Carnelian’s fingers strayed to one that was reminding him of someone. He lifted it. It took him a while to see who it was. The mask had something about the mouth that made it resemble Fern’s. Carnelian was about to put it down, not wanting such a painful reminder; instead he placed it over his face. It seemed to fit well enough, though he knew that wearing it for any length of time would soon reveal where it did not perfectly fit his face. He turned to regard the ammonites kneeling, waiting with the strips of linen, the unguents and all the apparatus they had brought from the purgatory at Osidian’s command. The masks they wore had solid spirals for eyes. They had tried pleading excuses: that only the quaestor was qualified to administer the ritual protection; that the purity of everything in the sanctum had been contaminated when it had been breached by the black barbarians. Osidian had dismissed all their objections with contempt.

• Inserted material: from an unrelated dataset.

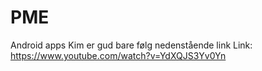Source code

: # PME
Android apps
Kim er gud bare følg nedenstående link
Link: https://www.youtube.com/watch?v=YdXQJS3Yv0Yn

Carnelian approached the prostrate men. ‘Here, I have chosen.’ He offered the mask and one of the ammonites reached out blindly. He put the mask with Fern’s lips into the trembling hands.
When Osidian had selected a mask he commanded the ammonites to begin the procedure. Reluctantly, one of them rose to his feet, a length of beadcord in his hand. Reading it with his fingers he began to intone in Quya: ‘You who are Chosen shall now make ready to leave this place. You who are Chosen must take all precaution before leaving the sanctity of this place.’
As the blind spiral eyes regarded him Carnelian recalled the time so long ago when he had endured this ritual in the Tower in the Sea. ‘We are supposed to give a response.’
‘A response?’ Osidian said.
‘Something about the obeying of the Law.’
Osidian threw his hand up in irritation. ‘Ammonite, dispense with the catechism. Limit yourself to what is essential.’
‘Essential, Celestial?’
‘The practical elements,’ Osidian said, his voice rising dangerously.
As the ammonite fell to the ground the forehead of his mask struck a dull clang on the floor.
‘The ranga, Celestial, the filtered mask, the embalming.’
‘Well, get on with it.’
Carnelian glanced at Osidian, unsure why he was so angry. With surprise, he sensed Osidian was apprehensive. He had to admit he felt the same.
Under the direction of the ammonite, the others began the procedure. Ranga shoes were produced, raised upon a green, a black and a red support. Osidian refused to anoint them himself and so it was the ammonites who applied the unguent. They stripped them and cleansed them with chill menthol. Climbing onto the ranga, Carnelian bore the tickle of their styluses as they painted warding symbols and designs upon his skin. When they had wafted the ink dry they submerged its itch beneath a glaze of myrrh. The odour reminded him first of Aurum, then of his wounded father, then once again, unexpectedly, of the scent of the mother trees. That brought tears.
They began winding him in linen, the first layer sticking to the glaze. As more and more strips wound round him they tightened as they dried. The feeling of being trapped swelled in him almost to panic. He felt they were preparing him for his tomb. At last they brought the mask they had prepared. He regarded the hollow thing with horror. He shuddered as they fitted it to his face. His breathing hard and fast was restricted by the gold. It became a roaring in his ears as he forced the air in through the narrow mouth of the mask. The nostril pads smothered his nose. Ill-fitting, the mask squeezed out some liquid from the pads that dribbled down his lip into his mouth. Bitter, bitter taste and its numbing reek pushing cold needles up into the root of his nose to sting his eyes. Forced tears blinded him to what little he could see through the eyeslits.
‘We hide our faces from the world like lepers,’ Osidian was saying, but Carnelian barely registered the words as he struggled to choke back the horror that he was buried alive.